Cost numbers tell a stark story. Small fine-tuned models slash inference expense by 90 percent. Distributed batching and deduplication shrink compute further. What once required a month of wall-clock time now finishes in days. That practicality matters. Many AI projects stall at prototype because inference costs or latency make production impossible. DoorDash cleared those barriers.
Merchants benefit directly. Accurate metadata helps surface their dishes to the right customers. Overrides let them correct the record when AI misses a family recipe’s secret. The system respects their expertise while handling the vast majority of routine tagging.
Customers notice better recommendations without realizing the machinery underneath. They search for “quick healthy lunch” and receive options that actually match. Filters for dietary needs work reliably. Discovery improves because the platform finally understands what each photo and description truly signals.

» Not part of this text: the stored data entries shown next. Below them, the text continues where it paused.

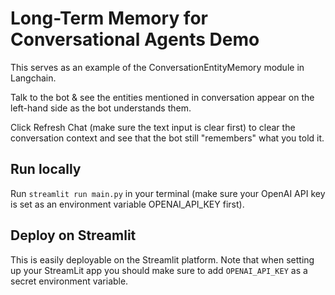 # Long-Term Memory for Conversational Agents Demo

This serves as an example of the ConversationEntityMemory module in Langchain.

Talk to the bot & see the entities mentioned in conversation appear on the left-hand side as the bot understands them.

Click Refresh Chat (make sure the text input is clear first) to clear the conversation context and see that the bot still "remembers" what you told it.

## Run locally

Run `streamlit run main.py` in your terminal (make sure your OpenAI API key is set as an environment variable OPENAI_API_KEY first).

## Deploy on Streamlit

This is easily deployable on the Streamlit platform.
Note that when setting up your StreamLit app you should make sure to add `OPENAI_API_KEY` as a secret environment variable.
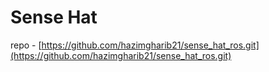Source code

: # Sense Hat

repo - [https://github.com/hazimgharib21/sense_hat_ros.git](https://github.com/hazimgharib21/sense_hat_ros.git)
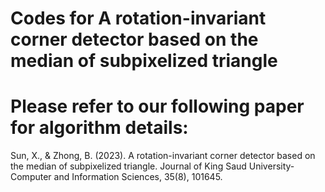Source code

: # Codes for A rotation-invariant corner detector based on the median of subpixelized triangle

# Please refer to our following paper for algorithm details:

Sun, X., & Zhong, B. (2023). A rotation-invariant corner detector based on the median of subpixelized triangle. Journal of King Saud University-Computer and Information Sciences, 35(8), 101645.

The team emphasized one lesson repeatedly. Evaluation quality bounds everything else. A weak jury produces noisy signals that mislead the optimization agents. Low-quality training data from annotation loops produces weak fine-tuned models. Context matters more than raw model size. Enriching prompts with pricing flags, customization options, or display logic often fixed “judge failures” that were really missing information. The May search evaluation post made the same point: many failures traced back to incomplete context.
So the platform keeps evolving. New menu patterns appear. Cultural dishes gain popularity. Photos change with seasonal ingredients. The jury monitors. The agents adjust. Distributed pipelines refresh. The loop stays alive.
DoorDash has turned a chaotic catalog into structured knowledge. In doing so, it showed how AI systems can self-improve at scale without constant human oversight. The methods travel. Other industries will copy the jury, the agents, the distributed inference. Food just happened to be the proving ground. And the results taste pretty good.